Paweł Budrewicz wizja + działanie
Temat: Czy wiesz, ile naprawdę może kosztować Twoją firmę źle...
Dowiedziałem się o sprawie pewnej firmy z branży FMCG (mniejsza o nazwę), na którą UOKiK nałożył karę ok. 150 tys. zł, bo informacja o promocji nie zawierała wszystkich warunków niezbędnych do uzyskania nagrody w promocji.Sprawa jest świeża – promocja z 2011r., postępowanie UOKiK 2012r. Firma wypuściła na rynek promocyjne produkty (snacki). Na opakowaniach była informacja, że do wzięcia udziału w losowaniu nagród wystarczy zarejestrować kod z opakowania (za pośrednictwem strony dedykowanej albo SMSa) i zachować opakowanie z kodem. Niestety, nie dopisano, że zgodnie z regulaminem warunkiem koniecznym odbioru nagrody jest także przedstawienie dowodu zakupu. Problem okazał się szerszy, bo nie tylko konsumenci zaniechali zachowania paragonu (co w sumie nikogo nie dziwi), ale jeśli kupili snacka w automacie, to nawet nie mieli szansy na uzyskanie paragonu itp. Okazania automatu jako dowodu zakupu nie przewidziano :)

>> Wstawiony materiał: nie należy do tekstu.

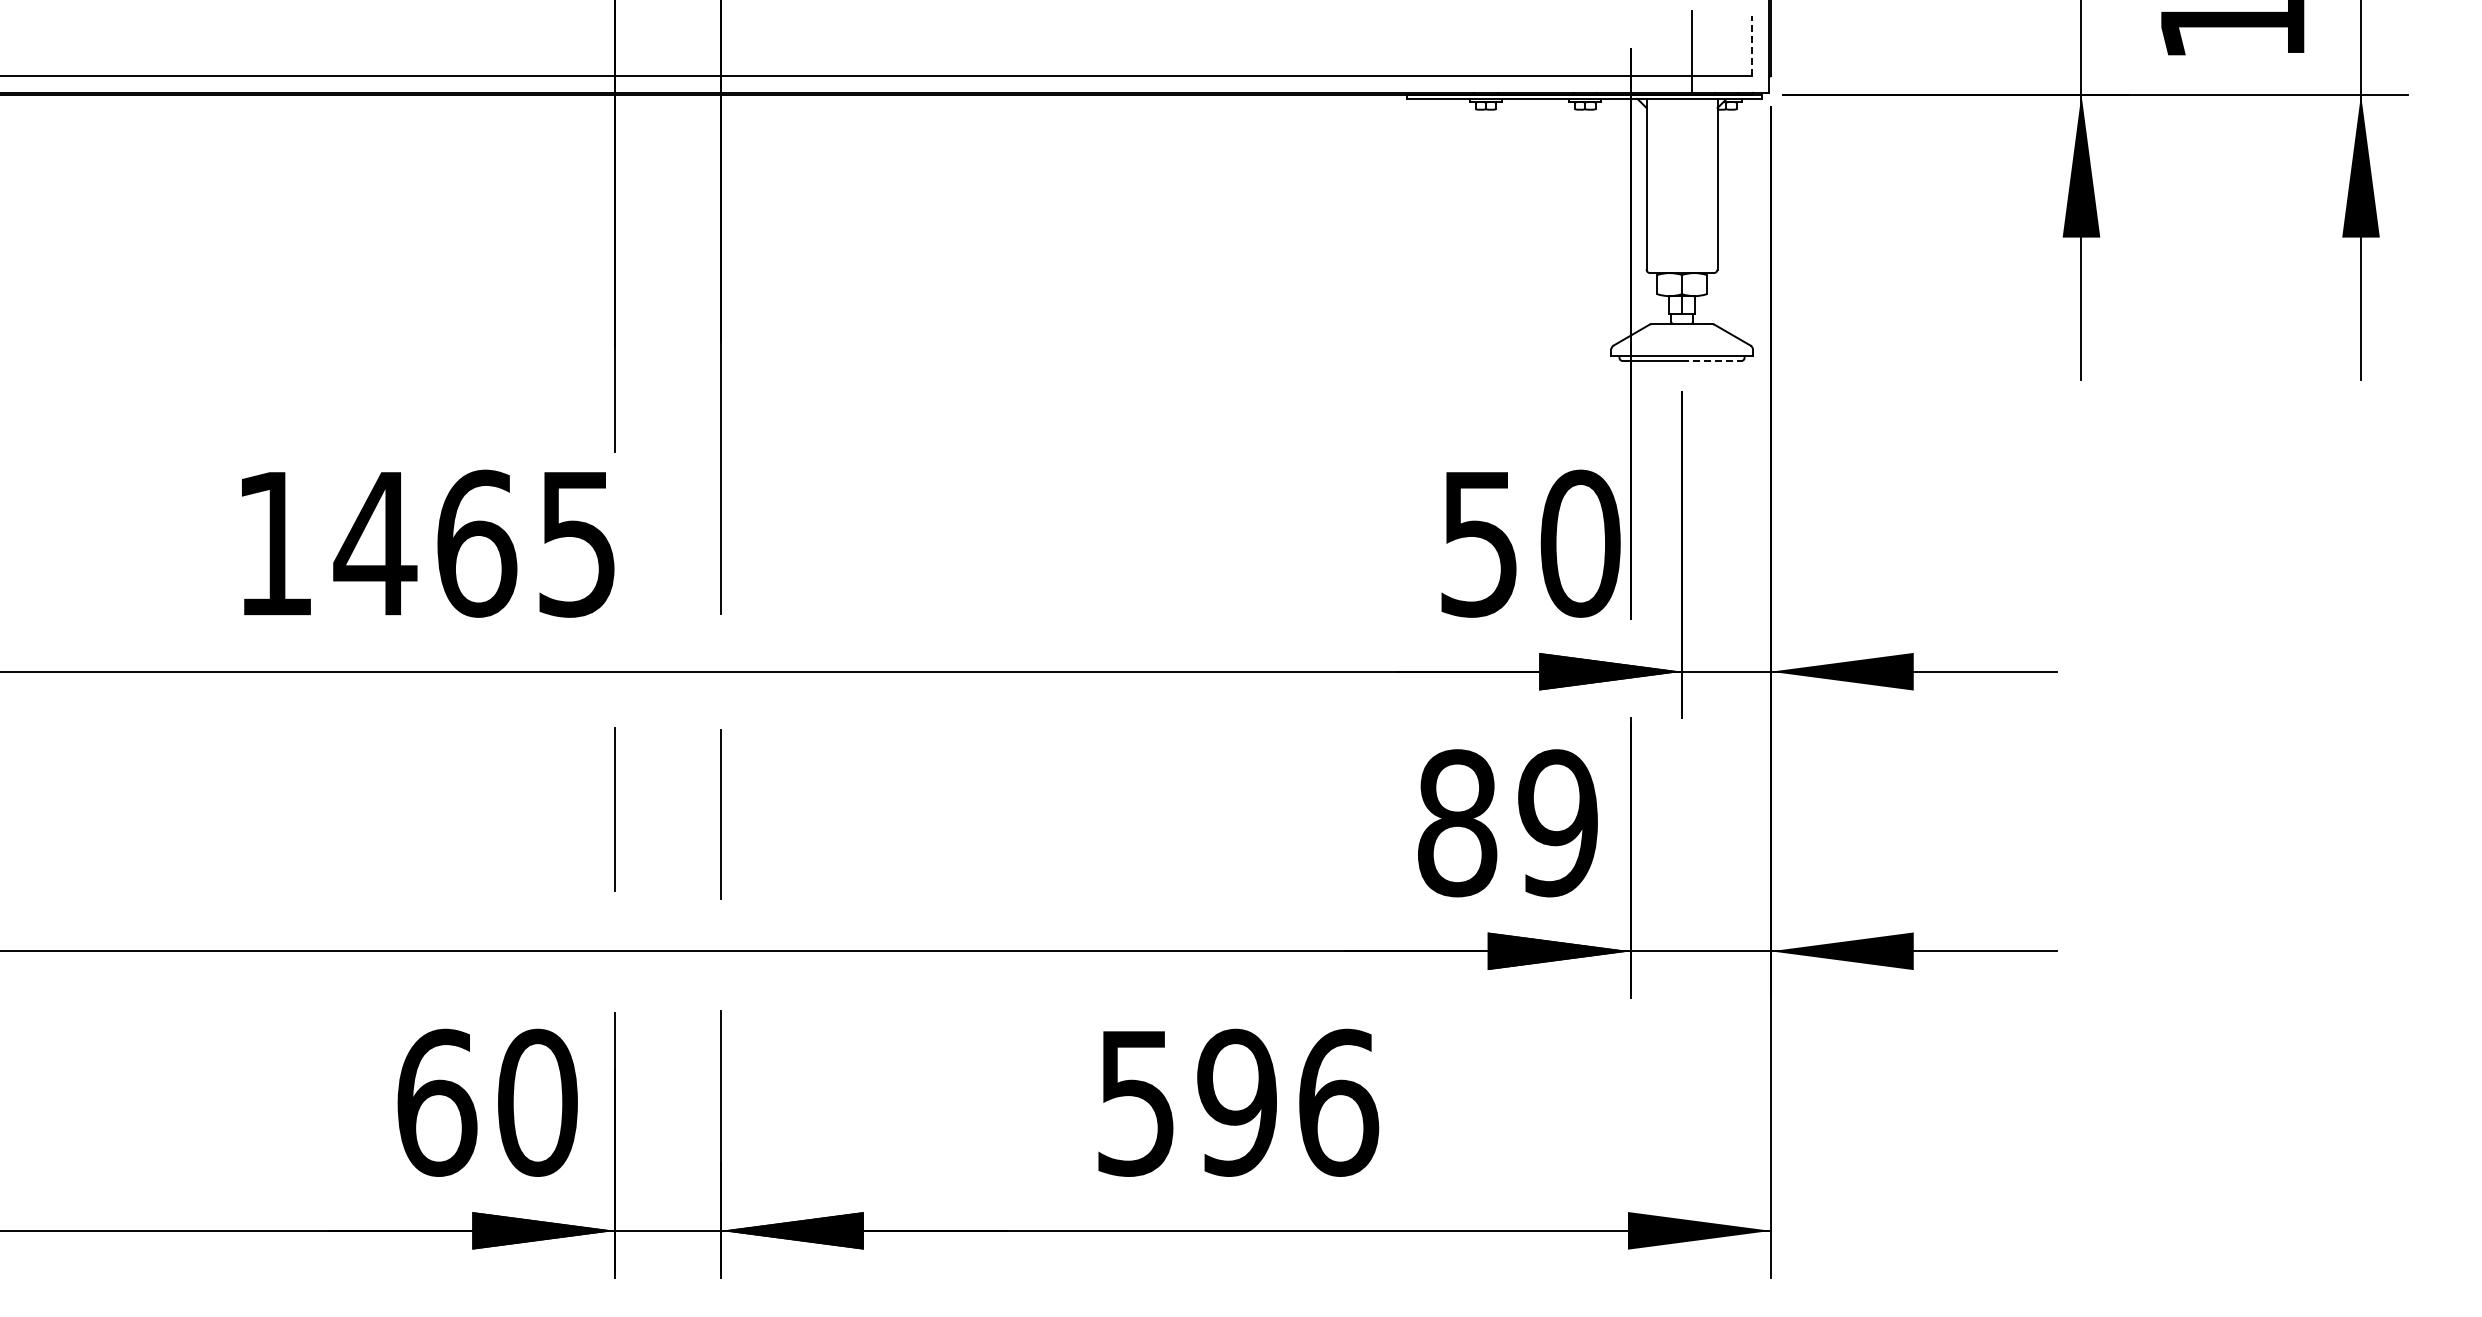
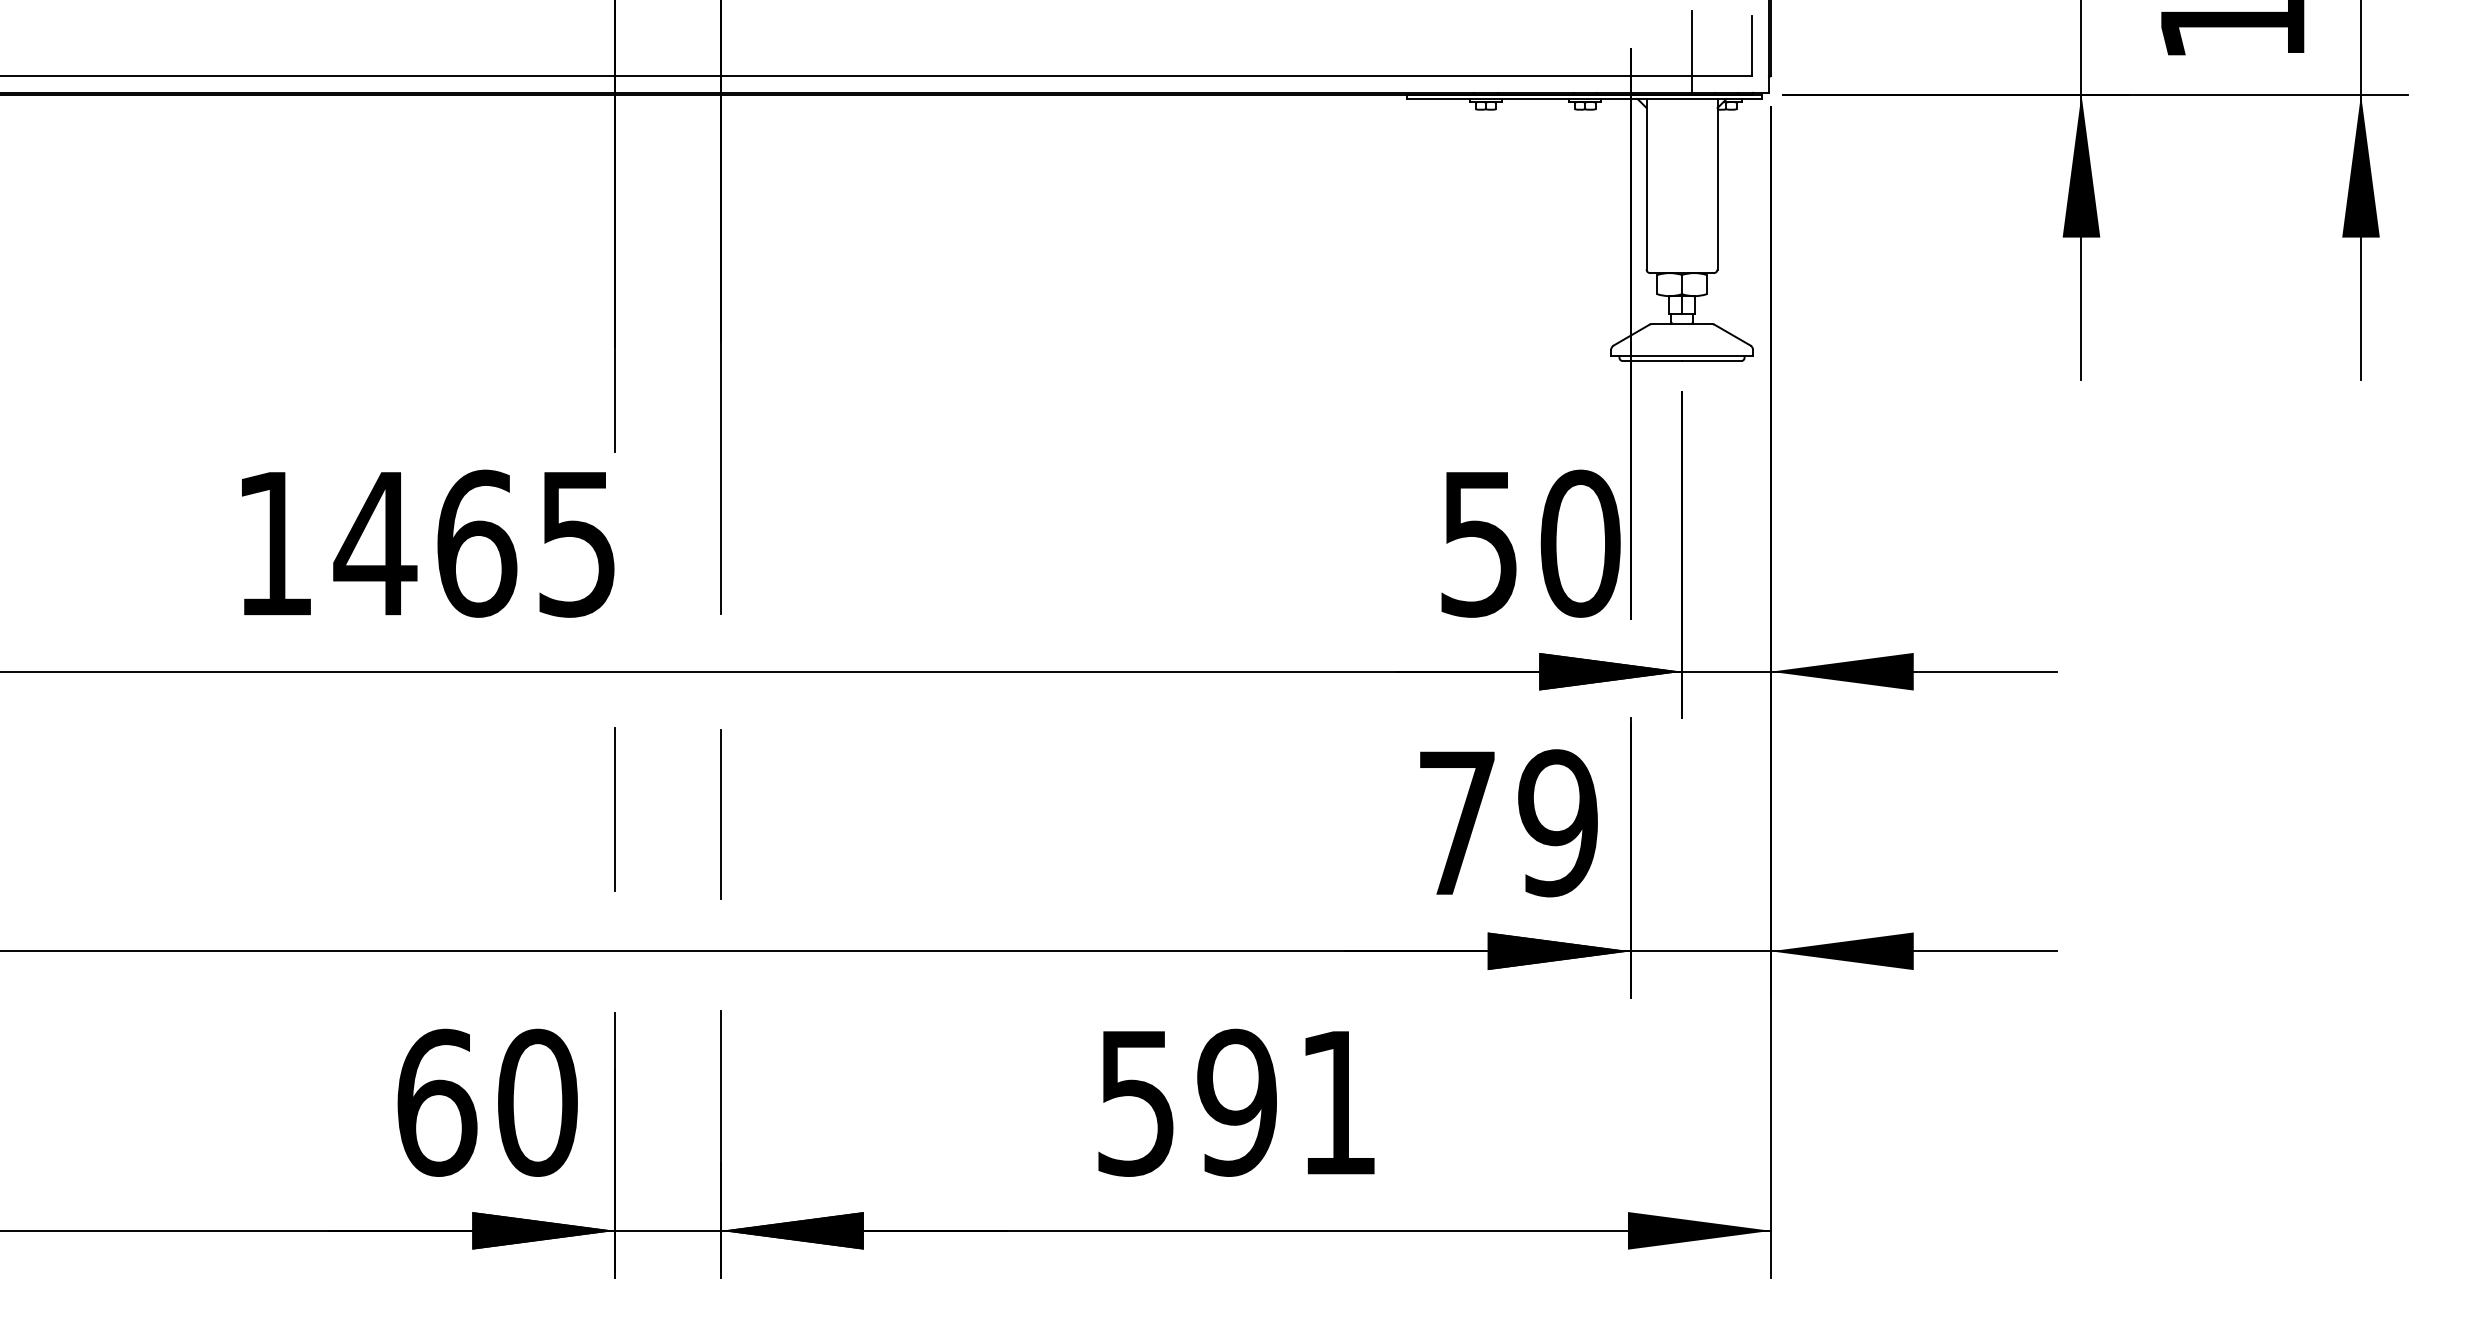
line at (1752, 46): dashed -> solid
line at (1711, 361): dashed -> solid
text at (1457, 823): 89 -> 79
text at (1339, 1102): 596 -> 591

UOKiK uznał, że obietnica nagrody mogła być wystarczającym (decydującym) bodźcem do zakupu, w związku z czym konsument mógł się czuć oszukany, jeśli potem okazało się, że nie poinformowano go o wszystkich warunkach uzyskania nagrody. Na opakowaniu powinny być wszystkie warunki, także obowiązek posiadania paragonu. Swoją drogą, o ile wiem, UOKiK nie badał sprawy pod kątem tego, co zrobić, jeśli konsument dowiedziałby się o promocji, kupiłby snacka w automacie i dopiero wówczas dowiedziałby się, że trzeba mieć paragon…
UOKiK stwierdził, że jest to naruszenie obowiązku rzetelnej informacji wobec konsumenta w zakresie produktu, co naruszyło zbiorowe interesy konsumentów. Kara – jako się rzekło – wyniosła ok. 150 tys.zł. Firma może się odwołać do sądu, ale na ich miejscu darowałbym sobie sąd.
Warto mieć to na uwadze przy przygotowywaniu materiałów promocyjnych i przy "obróbce" komunikacji do kampanii.